Don’t get me wrong; I’m hardly the type to desire to one day drive a Hummer, an original model, or see the world burn so that I can continue to drive around relatively cheaply. For one, I can hardly drive at all, as I don’t have my license and there is my notable aversion to driving when it’s much faster to just walk to where I need to go. And then there’s the fact that Hummers are decidedly ugly things, their lines chunky and blocky, their intended audience being the sort to want to look as though they have business offroad that requires the equivalent of a fucking tank when, really, they’ll just be driving up and down the smoother curves of the highway. It’s too much and I just happen to dislike excess in vehicles. Personally, I’d rather like a functional, four-door vehicle of some sort, nothing too showy, if a bit small, to keep neat and tidy.

And now I’m getting distracted; if anything, it’ll be another year or so before I’m on the road, what with graduate school and everything. But after my vegetarian phase, I just ate whatever I wanted and, naturally, my weight just ballooned upwards. I had been losing a little bit as a vegetarian, but that was more of a fringe benefit than my main goal; any losses that had been made were probably wiped out in that first couple months after returning to being an omnivore. I didn’t like it. I was pretty big to begin with and, clearly, I was only getting bigger, but I didn’t really do anything about it until the end of my sophomore year. It was around the same time that I bought an iPod touch and promptly discovered that there were these apps that counted calories. I tried a few and then discarded all save one, My Fitness Pal.

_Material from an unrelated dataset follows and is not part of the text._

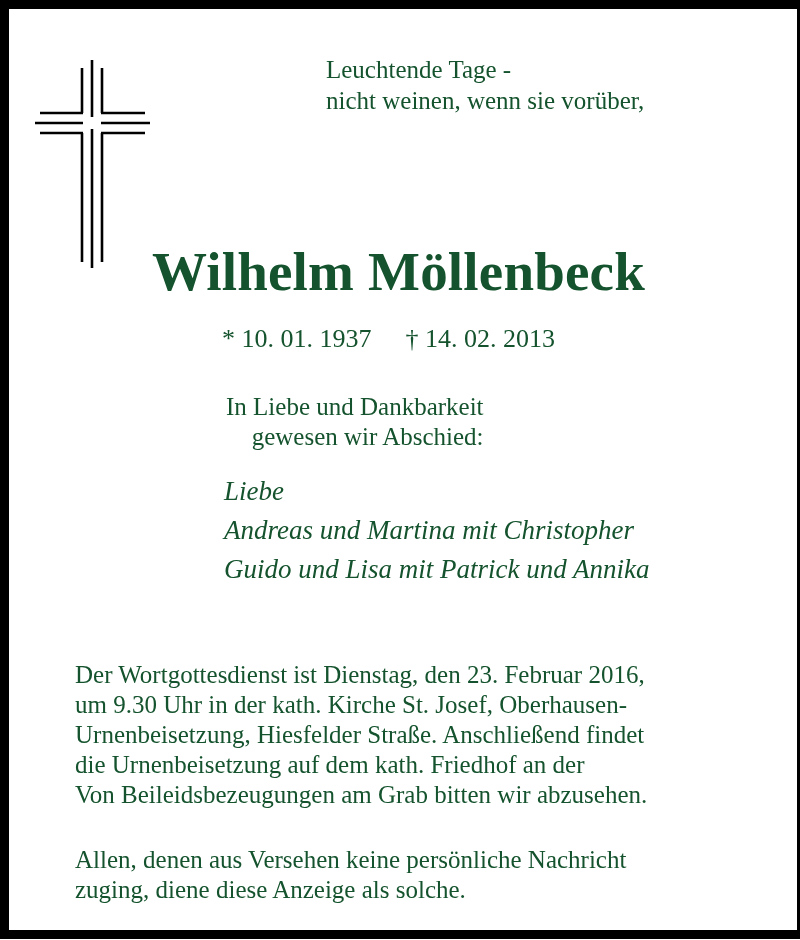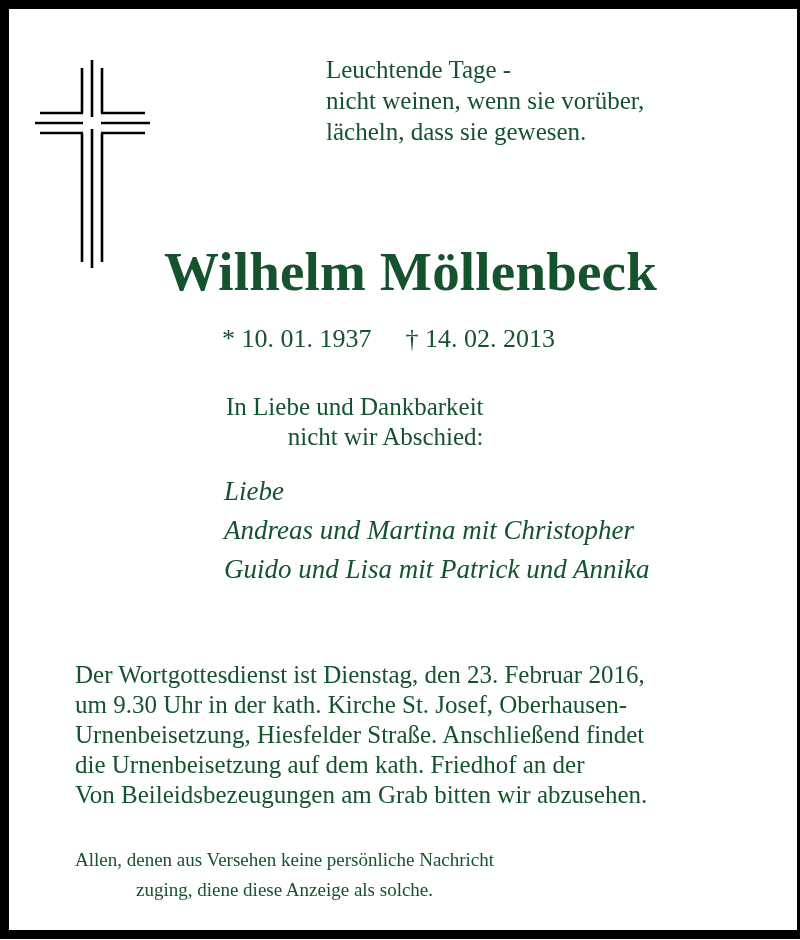"lächeln, dass sie gewesen." div { html: <div>lächeln, dass sie gewesen.</div> -> none }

All throughout that summer, I got serious. Little by little, I began to build up my willpower, saying “no” to my mother and her calorie-laden foods, declining my sisters’ offers of fast food and other things that didn’t seem to have quite the same effect on them that they had on me, depriving myself for the sake of myself. It honestly felt as though I were playing a video game; having calories left over at the end of the day was my victory condition. This continued for about a year and, yes, I did lose weight…to a certain point. While I did drop down from 286 pounds to 216 by just watching what I ate and stressing out during the semester, I never did get around to establishing some kind of workout routine. I think there was a time that I was eating the bare minimum and yet the scale wasn’t budging. I was getting any thinner because I had hit my plateau. Despite my losses (or are they gains?), it didn’t seem like I was ever going to get below 215 pounds. That feeling of going nowhere sucks. It made me feel like I sucked.

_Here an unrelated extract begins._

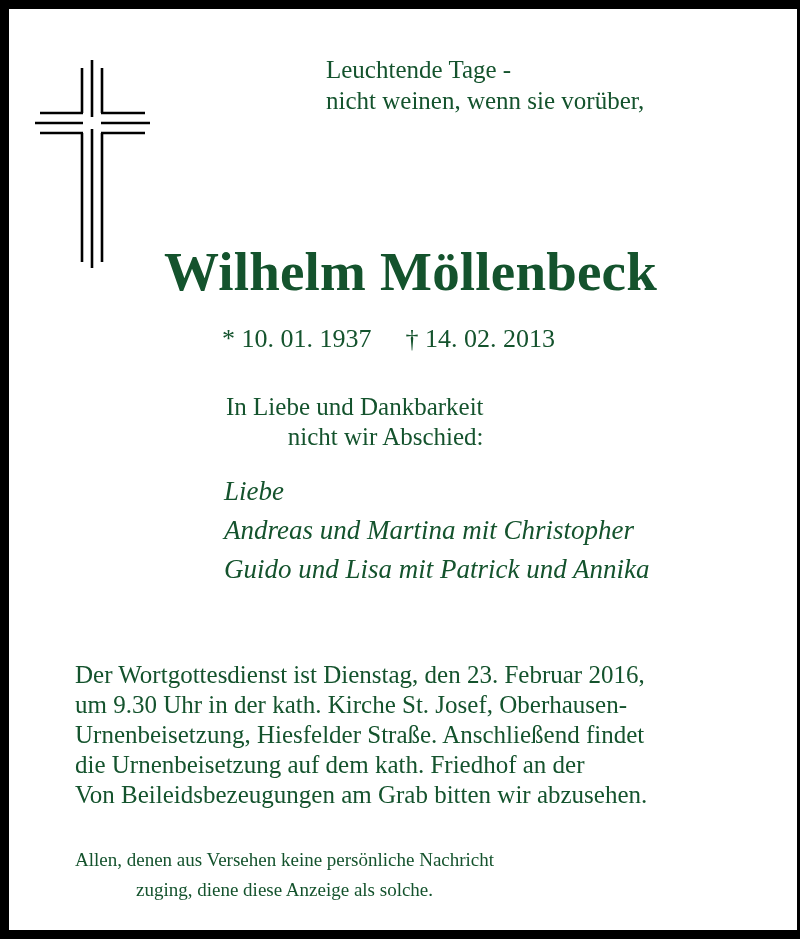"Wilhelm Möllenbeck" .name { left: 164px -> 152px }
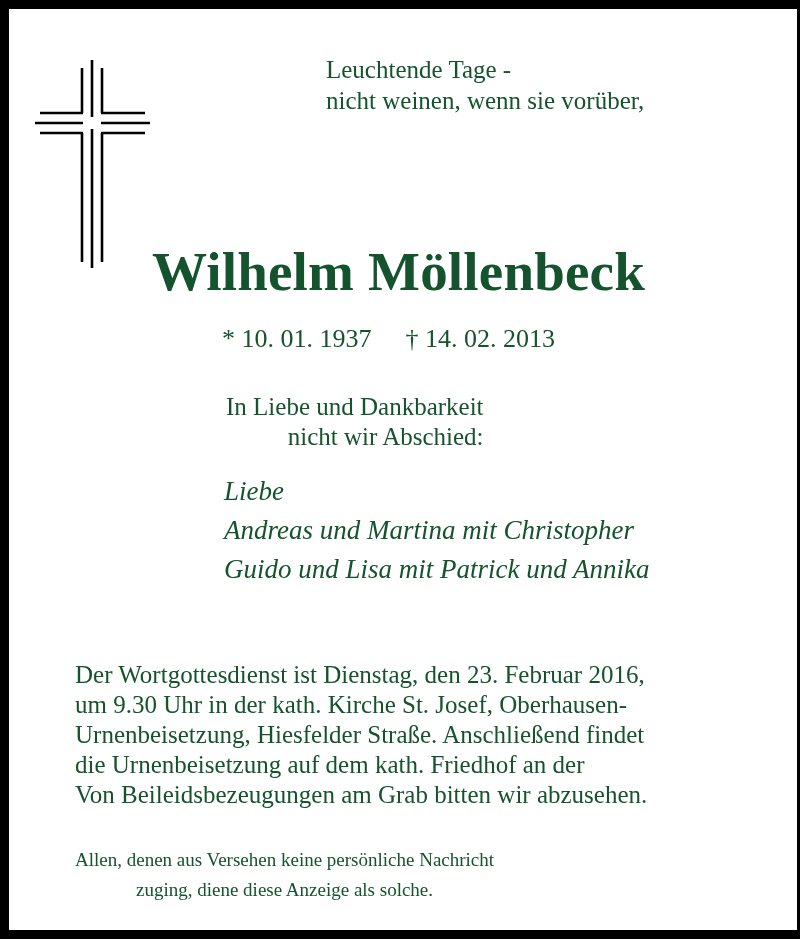"nicht wir Abschied:" div { text: nicht -> gewesen }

And then, it happened. One sunk paddleboat later, I was left without an iPod. I’m kind of glad that it happened, but I was devastated when it did. Without my handy dandy device, I couldn’t keep track of my calories efficiently and I let myself go. Sure, I lost a bit of my progress, but that then forced me to look for a way to do this, to lose weight and accept myself, properly. And find it I did.

Flash forward to now: I’m at 209, somewhere that I’d never thought I would’ve been able to reach just a few months ago, and I’m still going. What have I been doing? Eating things that aren’t processed, waking up Mondays, Wednesdays, and Fridays to strength train using my bodyweight, and just feeling good. I’m not saying “OMG, y’all should go Paleo, like, right NOW!”, but yeah. This is what I’ve been doing and it’s been working for me, so I’m going to keep on going. It’s worth a shot, at least.